→ **What the task asks**: Transcribe the data as written, minus images.

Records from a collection
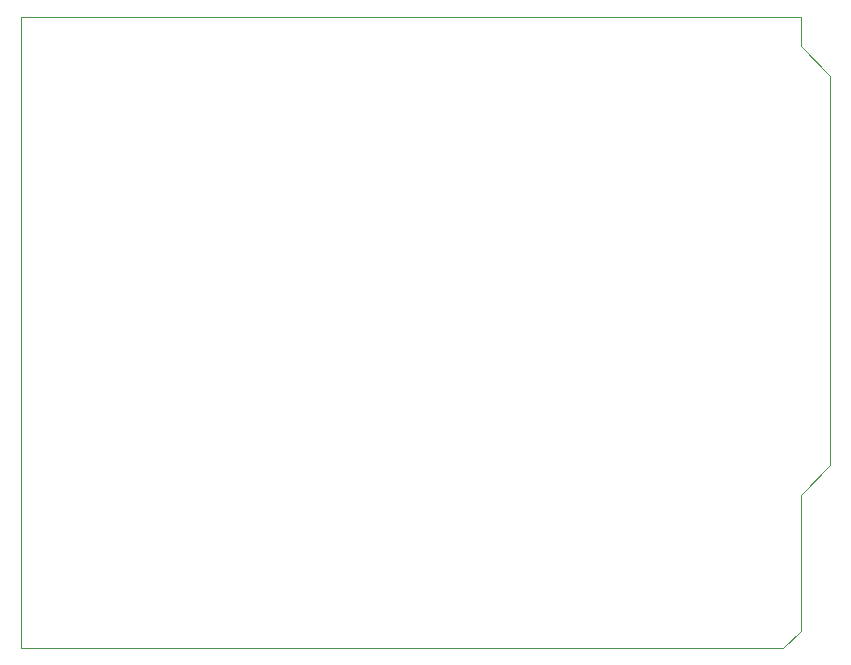
<source format=gbr>
%TF.GenerationSoftware,KiCad,Pcbnew,(6.0.7)*%
%TF.CreationDate,2022-08-22T17:26:44+09:00*%
%TF.ProjectId,LedRouletteShield,4c656452-6f75-46c6-9574-746553686965,rev?*%
%TF.SameCoordinates,Original*%
%TF.FileFunction,Profile,NP*%
%FSLAX46Y46*%
G04 Gerber Fmt 4.6, Leading zero omitted, Abs format (unit mm)*
G04 Created by KiCad (PCBNEW (6.0.7)) date 2022-08-22 17:26:44*
%MOMM*%
%LPD*%
G01*
G04 APERTURE LIST*
%TA.AperFunction,Profile*%
%ADD10C,0.120000*%
%TD*%
G04 APERTURE END LIST*
D10*
%TO.C,A1*%
X211315000Y-34885000D02*
X211315000Y-67885000D01*
X208815000Y-81885000D02*
X207315000Y-83385000D01*
X208815000Y-29885000D02*
X208815000Y-32385000D01*
X142815000Y-83385000D02*
X142815000Y-33885000D01*
X211315000Y-67885000D02*
X208815000Y-70385000D01*
X142815000Y-29885000D02*
X142815000Y-33885000D01*
X207315000Y-83385000D02*
X142815000Y-83385000D01*
X208815000Y-70385000D02*
X208815000Y-81885000D01*
X208815000Y-32385000D02*
X211315000Y-34885000D01*
X208815000Y-29885000D02*
X142815000Y-29885000D01*
%TD*%
M02*

</source>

→ **Solution to this task**:
<source format=gbr>
%TF.GenerationSoftware,KiCad,Pcbnew,(6.0.7)*%
%TF.CreationDate,2022-08-22T17:26:44+09:00*%
%TF.ProjectId,LedRouletteShield,4c656452-6f75-46c6-9574-746553686965,rev?*%
%TF.SameCoordinates,Original*%
%TF.FileFunction,Profile,NP*%
%FSLAX46Y46*%
G04 Gerber Fmt 4.6, Leading zero omitted, Abs format (unit mm)*
G04 Created by KiCad (PCBNEW (6.0.7)) date 2022-08-22 17:26:44*
%MOMM*%
%LPD*%
G01*
G04 APERTURE LIST*
%TA.AperFunction,Profile*%
%ADD10C,0.120000*%
%TD*%
G04 APERTURE END LIST*
D10*
%TO.C,A1*%
X211315000Y-34885000D02*
X211315000Y-67885000D01*
X208815000Y-81885000D02*
X207315000Y-83385000D01*
X208815000Y-29885000D02*
X208815000Y-32385000D01*
X142815000Y-83385000D02*
X142815000Y-33885000D01*
X211315000Y-67885000D02*
X208815000Y-70385000D01*
X142815000Y-29885000D02*
X142815000Y-33885000D01*
X207315000Y-83385000D02*
X142815000Y-83385000D01*
X208815000Y-70385000D02*
X208815000Y-81885000D01*
X208815000Y-32385000D02*
X211315000Y-34885000D01*
X208815000Y-29885000D02*
X142815000Y-29885000D01*
%TD*%
M02*

</source>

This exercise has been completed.